XXXIX
Танковые пулеметы гвоздили градом пуль оборонительные траншеи, до основания срывая брустверы. Ошеломительный итог дуэли танковых экипажей и немецкой артиллерии, видимо, произвел на умы и сердца оборонявшихся неизгладимое впечатление.
Когда гусеницы танков приблизились вплотную к траншеям и штрафники развернулись в цепь, выбежав из-под прикрытия бронированных корпусов, немцы стали выскакивать из окопов, показывая свои спины. Кто-то, в ком ненависть и злоба пересиливали инстинкт самосохранения, пытался оказать сопротивление.
Аникину на бегу удалось уложить точно выпущенной очередью одного «фаустника», который, как черт из табакерки, вдруг возник, точно из-под земли, с взведенным гранатометом и физиономией, перекошенной пароксизмом остервенелого отчаяния.
Танки пересекли линию траншей и принялись маневрировать в виду хозпостроек, круша и давя все и вся, настигая очередями своих пулеметов пытавшихся спастись бегством. В траншее завязалась рукопашная схватка.
Штрафники, охваченные лютой ненавистью, стреляли в серые шинели, пятнистые куртки, мозжили прикладами, кромсали лопатками перекошенные страхом и злобой лица, поднимали врагов на штыки и ножи.
Бойцы мстили за павших и искалеченных товарищей, за поруганных матерей, жен, сестер, снова и снова с головой купали фашистов в их же крови, и сами с головой окунались, стремясь во что бы то ни стало смыть коросту своих грехов, давящую тяжким грузом, начисто вымыться в кровавой бане и, искупавшись в ней, искупить…
* * *
Слева, следом за вторым «ИСом», показались фигуры пехотинцев. На штурм оборонительных немецких позиций шли бойцы Настасенко из второго взвода отдельной штрафной армейской роты.
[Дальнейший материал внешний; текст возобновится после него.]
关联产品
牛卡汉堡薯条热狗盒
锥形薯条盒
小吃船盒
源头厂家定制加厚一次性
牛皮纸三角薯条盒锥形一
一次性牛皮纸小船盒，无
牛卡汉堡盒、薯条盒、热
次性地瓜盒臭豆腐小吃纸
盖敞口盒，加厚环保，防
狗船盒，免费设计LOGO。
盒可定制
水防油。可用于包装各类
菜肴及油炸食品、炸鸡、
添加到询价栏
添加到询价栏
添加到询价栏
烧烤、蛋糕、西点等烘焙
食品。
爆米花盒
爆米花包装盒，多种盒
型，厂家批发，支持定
К этому времени аникинцы при поддержке своих «тридцатьчетверок» значительно расширили захваченный участок «зеленой линии», раздвинув его и вправо и особенно влево, чем значительно упростили своим товарищам из второго взвода боевую задачу.
Андрею даже удалось перекинуться парой слов с Настасенко. Молодой лейтенант, с перевязанной бинтом головой под шапкой-ушанкой, обрадовался как ребенок, увидев Аникина и его бойцов. И тут же, во время разговора с Андреем, чуть не потерял сознание.
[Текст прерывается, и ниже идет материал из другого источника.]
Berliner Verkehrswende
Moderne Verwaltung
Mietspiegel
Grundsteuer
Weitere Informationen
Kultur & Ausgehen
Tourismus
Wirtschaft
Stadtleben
– Ничего, ничего… отпустило… – успокаивающе, с вымученной виноватой улыбкой, произнес Настасенко, отводя от себя руки бросившихся на помощь Аникина и стоявших тут же рядом Липатова и настасенского замкомвзвода, крепкого вологодского мужика Мартынова.
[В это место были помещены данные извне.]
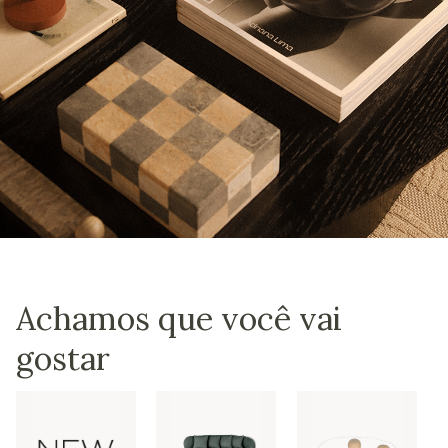
Achamos que você vai
gostar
– Балкой шибануло командира… – поясняя, запричитал Мартынов, будто оправдываясь, что не уберег командира. – Каска ажно вмялась, что твоя миска. Когда б не шапка, голову бы напополам раскроило…
Оставив лейтенанта на попечение его зама, Андрей и Липатыч почти бегом направились вдоль траншеи в сторону немецких позиций, захваченных взводом. Они миновали одну из артиллерийских огневых точек, крайнюю справа, уничтоженную выстрелом «ИСа». Они были вырыты по всем правилам обороны, имели даже запасную позицию для ведения стрельбы. Но воспользоваться ею фашистские артиллеристы не успели. Черная, еще дымящаяся воронка зияла на месте, где стояло мощное 75-миллиметровое орудие. Сама пушка, с погнутым стволом и смятым защитным щитом, лежала на боку, на верхнем краю воронки. По всему диаметру страшного конуса были разбросаны обезображенные трупы фашистских пушкарей. Четверо лежали в самой воронке, еще четверо угадывались в страшных останках, разбросанных в радиусе нескольких метров от воронки.
В обход воронки, навстречу им бежал Шевердяев.
– Видали, товарищ командир?! Ай да «ИСы»!.. – в еще не остывшей горячке боя крикнул он, кивая головой в сторону страшной картины уничтоженного артиллерийского расчета.
– Ай да «ИСы»! И наши танкисты молодцы! – с нескрываемой злой радостью добавил Шева. – Так им – гадам… За Никодима…
Несколько немцев успели сдаться в плен и теперь, перепорученные взводным под контроль Тютина и Жижевича, как испуганное стадо овец, жались к разрушенной стене депо, от страха не обращая внимания на нависшие прямо над их головами, тлеющие кровельные стропила.